Para él no significa nada que yo me haya casado, ni que haya engendrado una hija, ni que por fin me haya aparecido la barba. Su concepto de homosexualidad es más simple que la complejidad hormonal: según su teoría, el que hace cosas de putos, es puto. Su ecuación es sencilla: si los domingos te levantás temprano para ver una carrera de Turismo Carretera, sos hombre. Si te pasás la tarde leyendo un libro que se llama “La insoportable levedad del ser”, sos otra cosa. Y esa otra cosa a él lo avergüenza y lo humilla.

Actualmente, cuando hablamos por teléfono o chateamos, me pregunta incidencias sobre casi todos los eventos deportivos ocurridos en la semana, para saber si me sigue preocupando el tema o si, por el contrario, ahora que vivo lejos y soy libre he caído en la tentación de pasarme por alto algo en la grilla de Fox Sports.

Yo ya estoy acostumbrado, y sé que sus preguntas no son fáciles. Jamás preguntará el resultado de un partido, porque sabe que lo puedo encontrar rápidamente en Google. Él me pregunta siempre cosas extrañas:

—¿Viste los octavos de final de la Copa de África? —suelta, por ejemplo.

—Claro: Mozambique 2, Madagascar 1 —le digo—. ¡Qué buen arquero el negro!

—Sí, gran arquero… Fue tremendo lo que le pasó a los 18 minutos del segundo tiempo —me dice él, y espera a que yo complete la frase.

Si yo le digo lo que pasó, todo bien. Si no le digo nada o cambio de tema, soy puto. No hay modo de engañarlo nunca. Entonces me paso la vida mirando deportes, día y noche. Cuando duermo, dejo grabando la NBA. A la mañana, mientras leo con desesperación el diario Olé para memorizar los resultados del descenso, con el otro ojo recupero los videos nocturnos. El sábado pasado me tuve que ir de una fiesta divertida porque empezaba el Gran Premio de Australia a las cinco y media de la madrugada.

—¿De verdad te vas? —me decían los anfitriones— ¿Tan fanático eres del automovilismo?

—No, me aburro como un hongo. Pero mi papá va a llamarme más tarde para preguntarme cosas raras.

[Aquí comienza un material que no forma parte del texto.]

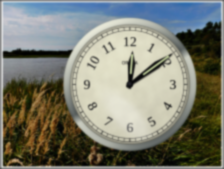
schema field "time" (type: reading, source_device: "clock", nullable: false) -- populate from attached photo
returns 12:09
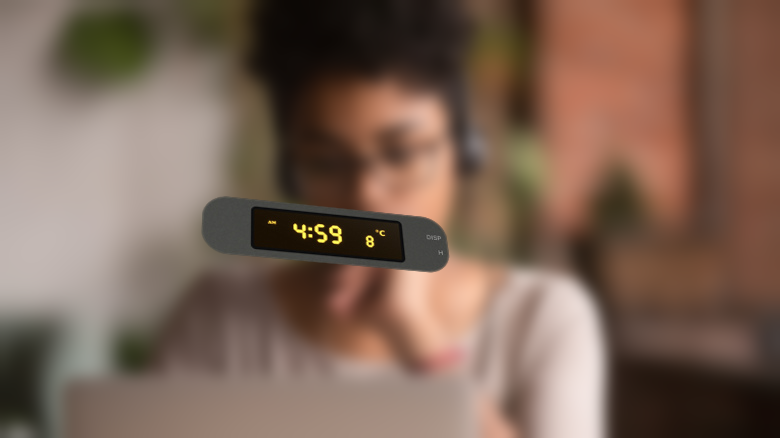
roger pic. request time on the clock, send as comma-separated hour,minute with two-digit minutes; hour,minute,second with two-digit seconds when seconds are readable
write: 4,59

Hoy tengo 35 años y, con la mano en el corazón, no sé si me gusta el fútbol, ni el tenis, ni los autos. Ni siquiera sé si realmente me gustan las mujeres. Puede que sí, puede que no. Hago todo lo que hay que hacer: veo en directo todos los deportes, voy a la cancha cada vez que puedo, miro culos por la calle, converso sobre cosas de hombres, grito los goles y despotrico contra los jueces de línea, conozco los apellidos de los diez mejores jugadores de casi cualquier cosa, toco bocina cuando pasa una señorita tetona por la vereda, entiendo casi por completo las reglas del fútbol australiano, sé qué cosa es un pasing shot, etcétera, pero en el fondo de mi alma desconozco si todo eso es fruto de un gusto genuino o si se trata de una imposición cultural por parte de padre, arraigada, enquistada en mi personalidad.

Pero ahora todo ha acabado. Y me siento extraño.

¿En qué momento dejé de ser un escritor serio y un hijo macho? Mi mayor anhelo en esta vida, desde que tengo memoria, fue usar una polera negra, fumar en pipa, y aparecer en los suplementos culturales de los diarios de izquierda, diciendo cosas importantes, como por ejemplo frases que contengan la palabra “empíricamente”.

Todos mis esfuerzos, desde la adolescencia, tuvieron que ver con ser alguna vez un intelectual respetado y con que mi padre se sintiera orgulloso de mi masculinidad. ¿En qué punto todo se torció, en qué momento mi vida tomó un rumbo distinto al de mis sueños? ¿Qué ocurrió, y cuándo, para acabar esta mañana con un vestido con flores y los labios pintarrajeados de un carmín escandaloso?

Hoy, mientras unos desconocidos me vestían de mujer y me retocaban las pestañas con un delineador, pensé mucho en Roberto Casciari. Por un lado imaginé que debería sentirse orgulloso de que su hijo aparezca en la prensa española a causa de algo que no tiene que ver exactamente con un delito; por otro lado, sé que cuando me vea disfrazado de mujer en las revistas, todo habrá muerto en nuestra relación.

Ya no llamará a horas intempestivas, ya no querrá saber mi opinión sobre la crisis de Racing. Seremos dos bloques de hielo sin nada que decirse. Un bloque de hielo con pantalón, y otro bloque con vestido floreado.